Exercise description | Within the entries below, find the portion that opens with the line containing "[ĐỌC THÊM] CÁCH COI NGÀY XEM" and closes with the line containing "Đại để ngày". Retype that portion exactly and only.

[Dataset items]

+++++

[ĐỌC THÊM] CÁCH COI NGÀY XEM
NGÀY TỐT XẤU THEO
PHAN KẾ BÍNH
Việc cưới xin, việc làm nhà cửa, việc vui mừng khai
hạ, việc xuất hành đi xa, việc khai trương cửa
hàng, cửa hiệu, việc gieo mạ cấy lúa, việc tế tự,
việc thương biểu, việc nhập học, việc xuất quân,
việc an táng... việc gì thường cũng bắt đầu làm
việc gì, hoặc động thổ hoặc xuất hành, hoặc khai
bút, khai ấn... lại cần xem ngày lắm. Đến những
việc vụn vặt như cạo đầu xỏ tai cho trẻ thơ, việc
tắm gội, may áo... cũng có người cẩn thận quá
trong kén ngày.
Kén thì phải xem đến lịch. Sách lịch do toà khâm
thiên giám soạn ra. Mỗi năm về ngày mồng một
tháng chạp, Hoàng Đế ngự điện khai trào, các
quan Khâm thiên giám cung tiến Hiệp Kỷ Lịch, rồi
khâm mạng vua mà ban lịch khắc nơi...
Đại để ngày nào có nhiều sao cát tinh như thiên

+++++

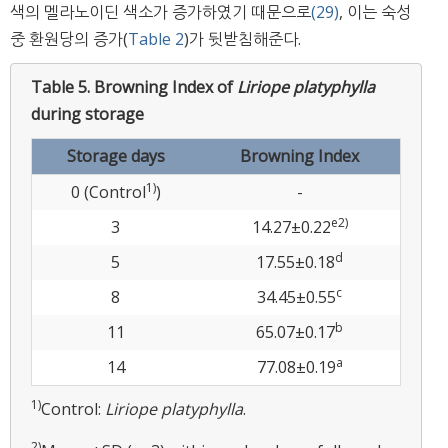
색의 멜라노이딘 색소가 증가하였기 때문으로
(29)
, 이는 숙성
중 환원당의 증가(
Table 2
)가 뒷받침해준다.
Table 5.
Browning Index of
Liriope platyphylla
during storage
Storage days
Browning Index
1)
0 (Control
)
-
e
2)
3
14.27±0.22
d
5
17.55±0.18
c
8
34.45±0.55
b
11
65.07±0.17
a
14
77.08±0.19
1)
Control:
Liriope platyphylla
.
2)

+++++

The answer |
[ĐỌC THÊM] CÁCH COI NGÀY XEM
NGÀY TỐT XẤU THEO
PHAN KẾ BÍNH
Việc cưới xin, việc làm nhà cửa, việc vui mừng khai
hạ, việc xuất hành đi xa, việc khai trương cửa
hàng, cửa hiệu, việc gieo mạ cấy lúa, việc tế tự,
việc thương biểu, việc nhập học, việc xuất quân,
việc an táng... việc gì thường cũng bắt đầu làm
việc gì, hoặc động thổ hoặc xuất hành, hoặc khai
bút, khai ấn... lại cần xem ngày lắm. Đến những
việc vụn vặt như cạo đầu xỏ tai cho trẻ thơ, việc
tắm gội, may áo... cũng có người cẩn thận quá
trong kén ngày.
Kén thì phải xem đến lịch. Sách lịch do toà khâm
thiên giám soạn ra. Mỗi năm về ngày mồng một
tháng chạp, Hoàng Đế ngự điện khai trào, các
quan Khâm thiên giám cung tiến Hiệp Kỷ Lịch, rồi
khâm mạng vua mà ban lịch khắc nơi...
Đại để ngày nào có nhiều sao cát tinh như thiên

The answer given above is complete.